Informationsgesetz Bürger stellen mehr Fragen an den Staat

 11.07.2018, Berlin: Andrea Voßhoff, Bundesdatenschutzbeauftragte, stellt vor der Bundespressekonferenz den Tätigkeitsbericht für die Informationsfreiheit 2016/17 vor. Foto: Wolfgang Kumm/dpa +++ dpa-Bildfunk +++
11.07.2018, Berlin: Andrea Voßhoff, Bundesdatenschutzbeauftragte, stellt vor der Bundespressekonferenz den Tätigkeitsbericht für die Informationsfreiheit 2016/17 vor. Foto: Wolfgang Kumm/dpa +++ dpa-Bildfunk +++ © Foto: Wolfgang Kumm/dpa
Berlin / Igor Steinle 12.07.2018

Immer mehr Menschen wollen am Wissen des Bundes teilhaben. Die Zahl der Anträge auf Akteneinsicht nach dem Informationsfreiheitsgesetz (IFG) ist erneut gewachsen, teilte die Bundesdatenschutzbeauftragte Andrea Voßhoff mit: von 18 000 im Jahr 2016 auf knapp 22 000 ein Jahr später.

Vom Zugang zu Berichten des Umweltministeriums über die Glyphosatbelastung von Muttermilch bis hin zu den Einkommen der Krankenkassenvorstände können Informationen aller Behörden abgefragt werden. Die dürfen die Herausgabe nur verweigern, wenn sicherheitsrelevante Informationen betroffen sind. Voßhoff lobt die steigende Nachfrage: Dank des Rechts auf Informationszugang sei „der Staat nicht länger die unzugängliche Trutzburg, in der Verwaltungsinformationen hinter Schloss und Riegel versteckt bleiben.“

Allerdings mussten fast 500 mal Gerichte zur Rechtsdurchsetzung bemüht werden. In mehr als 700 Fällen wurde Voßhoff um Vermittlung gebeten. Daraufhin wurden beispielsweise Akten des Verteidigungsministeriums zum NSU-Terroristen Uwe Mundlos an einen Journalisten herausgegeben. In etwa 8000 Fällen gab es keine Informationen.
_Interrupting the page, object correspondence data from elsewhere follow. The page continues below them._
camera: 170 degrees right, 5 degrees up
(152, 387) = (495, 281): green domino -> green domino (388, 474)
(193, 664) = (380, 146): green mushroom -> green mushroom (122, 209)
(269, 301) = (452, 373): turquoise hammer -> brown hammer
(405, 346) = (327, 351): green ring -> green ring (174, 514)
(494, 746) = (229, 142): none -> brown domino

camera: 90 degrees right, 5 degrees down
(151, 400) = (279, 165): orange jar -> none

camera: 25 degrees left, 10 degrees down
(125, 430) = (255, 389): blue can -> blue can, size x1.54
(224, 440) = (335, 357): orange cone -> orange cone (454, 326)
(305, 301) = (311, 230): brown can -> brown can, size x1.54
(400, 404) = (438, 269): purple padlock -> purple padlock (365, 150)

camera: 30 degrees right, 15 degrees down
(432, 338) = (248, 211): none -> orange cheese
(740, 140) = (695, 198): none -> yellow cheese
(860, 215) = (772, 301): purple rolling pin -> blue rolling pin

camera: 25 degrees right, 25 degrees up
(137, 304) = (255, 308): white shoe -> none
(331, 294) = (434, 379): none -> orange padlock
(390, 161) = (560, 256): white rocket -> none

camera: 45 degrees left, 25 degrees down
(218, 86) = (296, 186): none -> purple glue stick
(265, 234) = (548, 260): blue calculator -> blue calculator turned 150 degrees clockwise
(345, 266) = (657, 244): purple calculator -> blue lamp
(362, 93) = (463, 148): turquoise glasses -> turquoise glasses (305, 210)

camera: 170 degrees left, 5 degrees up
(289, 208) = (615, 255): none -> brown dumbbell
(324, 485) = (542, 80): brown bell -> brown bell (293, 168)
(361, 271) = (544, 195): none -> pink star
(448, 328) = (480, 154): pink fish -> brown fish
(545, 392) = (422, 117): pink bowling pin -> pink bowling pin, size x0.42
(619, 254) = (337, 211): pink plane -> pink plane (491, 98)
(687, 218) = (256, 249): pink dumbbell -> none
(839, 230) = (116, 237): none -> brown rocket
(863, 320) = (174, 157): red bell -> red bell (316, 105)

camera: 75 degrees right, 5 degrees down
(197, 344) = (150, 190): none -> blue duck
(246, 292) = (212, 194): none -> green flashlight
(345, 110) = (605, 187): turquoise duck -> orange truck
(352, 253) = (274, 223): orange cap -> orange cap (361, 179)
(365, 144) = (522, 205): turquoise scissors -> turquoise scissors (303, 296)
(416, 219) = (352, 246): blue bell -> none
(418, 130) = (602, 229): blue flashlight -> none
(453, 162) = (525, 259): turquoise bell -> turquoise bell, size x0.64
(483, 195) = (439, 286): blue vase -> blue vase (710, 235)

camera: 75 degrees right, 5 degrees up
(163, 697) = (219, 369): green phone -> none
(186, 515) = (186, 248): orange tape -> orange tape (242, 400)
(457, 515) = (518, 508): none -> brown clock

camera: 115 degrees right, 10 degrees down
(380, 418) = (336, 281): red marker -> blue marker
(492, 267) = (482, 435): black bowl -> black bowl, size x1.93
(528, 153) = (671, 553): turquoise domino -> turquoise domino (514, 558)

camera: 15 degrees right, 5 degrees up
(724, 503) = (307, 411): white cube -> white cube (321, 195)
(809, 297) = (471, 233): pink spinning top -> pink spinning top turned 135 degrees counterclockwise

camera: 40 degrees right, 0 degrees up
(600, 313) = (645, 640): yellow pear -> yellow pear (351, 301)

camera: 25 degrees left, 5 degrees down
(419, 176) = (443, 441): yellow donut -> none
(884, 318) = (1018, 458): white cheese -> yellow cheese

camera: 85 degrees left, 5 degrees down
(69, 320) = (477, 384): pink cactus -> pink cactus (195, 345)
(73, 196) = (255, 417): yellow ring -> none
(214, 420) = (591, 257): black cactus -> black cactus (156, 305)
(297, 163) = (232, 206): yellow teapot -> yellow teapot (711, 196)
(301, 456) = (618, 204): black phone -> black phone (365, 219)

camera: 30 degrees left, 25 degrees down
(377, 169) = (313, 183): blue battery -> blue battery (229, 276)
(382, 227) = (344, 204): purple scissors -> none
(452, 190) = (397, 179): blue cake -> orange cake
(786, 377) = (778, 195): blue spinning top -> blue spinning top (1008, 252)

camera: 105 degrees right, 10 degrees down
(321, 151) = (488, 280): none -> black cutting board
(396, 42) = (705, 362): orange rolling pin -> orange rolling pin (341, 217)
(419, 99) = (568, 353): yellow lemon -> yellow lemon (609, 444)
Im internationalen Vergleich rangiert das deutsche IFG weit abgeschlagen, kritisiert Arne Semsrott vom Verein „Open Knowledge Foundation“. Um die Bekanntheit des IFG zu steigern, gründete sein Verein die Internetplattform „Frag den Staat“. Sie hilft Bürgern dabei, Anfragen mit juristisch einwandfreien Formulierungen zu stellen. Grundproblem des IFG ist jedoch die Gebührenordnung. Behörden können bis zu 500 Euro pro Anfrage verlangen. Geschehen würde das vor allem bei unangenehmen  Anfragen. Versuche, dies zu ändern, versandeten bisher.